Salomon est loin d’être le seul parmi les chefs d’entreprise à dénoncer la dépendance de la nation à l’égard de la dette. Le milliardaire Ray Dalio, fondateur du plus grand fonds spéculatif au monde, Bridgewater, a même développé son propre système pour analyser les cycles financiers tout au long de l’histoire du monde. En juillet, Dalio a prévenu que si la croissance continue, cela provoquera à un moment donné une « crise cardiaque économique », une phrase qu’il répète depuis plusieurs années. (Il compare également le problème de la dette à l’accumulation de « plaque », revenant aux métaphores médicales.)

Certains hauts dirigeants voient la tendance à reporter aujourd’hui ce qui pourrait être payé demain se propager à d’autres secteurs de l’économie. Le PDG de Beazer Homes, Allan Merrill, a exprimé sa frustration lors de la conférence sur l’immobilier résidentiel ResiDay, en déclarant : “Nous voulons des choses pour lesquelles nous ne voulons pas payer pour le moment, nous allons laisser quelqu’un d’autre les payer à l’avenir”. Merrill invoquait la difficulté pour son entreprise de construction de maisons de démarrer dans certaines juridictions, puisqu’il paie environ 140 000 $ rien que pour obtenir des permis en Californie du Nord. “Je pense que nous avons été irresponsables”, a déclaré Merrill à propos de l’attitude nationale.

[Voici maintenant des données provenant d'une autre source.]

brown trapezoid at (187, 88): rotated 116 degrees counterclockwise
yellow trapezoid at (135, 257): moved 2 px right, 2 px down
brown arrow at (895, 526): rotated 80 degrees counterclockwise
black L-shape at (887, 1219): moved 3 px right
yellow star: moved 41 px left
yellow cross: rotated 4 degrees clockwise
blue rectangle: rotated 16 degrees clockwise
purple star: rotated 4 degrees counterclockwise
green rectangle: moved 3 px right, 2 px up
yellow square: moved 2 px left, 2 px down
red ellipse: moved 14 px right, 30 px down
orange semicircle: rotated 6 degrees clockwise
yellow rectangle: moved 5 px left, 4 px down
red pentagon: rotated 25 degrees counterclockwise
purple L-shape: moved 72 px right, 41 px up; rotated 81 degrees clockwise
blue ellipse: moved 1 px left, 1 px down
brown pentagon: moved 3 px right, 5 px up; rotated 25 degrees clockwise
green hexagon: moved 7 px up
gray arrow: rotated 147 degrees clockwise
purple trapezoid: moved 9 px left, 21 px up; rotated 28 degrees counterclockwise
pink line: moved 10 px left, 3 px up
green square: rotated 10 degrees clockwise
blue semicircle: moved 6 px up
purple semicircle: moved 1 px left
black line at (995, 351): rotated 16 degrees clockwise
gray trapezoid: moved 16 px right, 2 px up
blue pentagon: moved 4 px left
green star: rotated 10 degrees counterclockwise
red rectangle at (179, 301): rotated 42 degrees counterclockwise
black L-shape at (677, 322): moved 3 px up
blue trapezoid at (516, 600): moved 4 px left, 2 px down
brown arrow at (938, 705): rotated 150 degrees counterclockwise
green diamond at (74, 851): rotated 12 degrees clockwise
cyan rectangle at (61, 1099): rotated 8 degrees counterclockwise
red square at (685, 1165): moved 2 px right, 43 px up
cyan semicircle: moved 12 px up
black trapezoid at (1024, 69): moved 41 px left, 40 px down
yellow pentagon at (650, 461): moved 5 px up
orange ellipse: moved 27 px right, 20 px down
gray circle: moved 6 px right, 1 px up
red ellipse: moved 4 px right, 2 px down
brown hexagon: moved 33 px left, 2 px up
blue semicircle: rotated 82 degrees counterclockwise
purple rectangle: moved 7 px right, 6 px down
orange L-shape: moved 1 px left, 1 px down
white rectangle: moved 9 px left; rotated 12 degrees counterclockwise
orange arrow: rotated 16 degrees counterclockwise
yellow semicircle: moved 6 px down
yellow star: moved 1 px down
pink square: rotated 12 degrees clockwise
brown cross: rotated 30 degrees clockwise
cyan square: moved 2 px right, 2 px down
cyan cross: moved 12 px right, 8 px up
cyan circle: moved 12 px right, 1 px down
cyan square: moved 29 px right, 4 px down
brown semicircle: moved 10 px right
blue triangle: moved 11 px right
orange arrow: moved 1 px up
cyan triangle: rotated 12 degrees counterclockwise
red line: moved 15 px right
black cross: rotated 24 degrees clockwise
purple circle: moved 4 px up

En fin de compte, a déclaré Salomon à Rubenstein, la nation doit continuer à trouver des gens pour « acheter et financer notre dette ». Il a prévenu que si la dette continue de croître, « en fin de compte, ce ne seront pas les autres peuples du monde » qui devront résoudre la situation budgétaire des États-Unis. “Si cela continue à croître, cela viendra à nous.”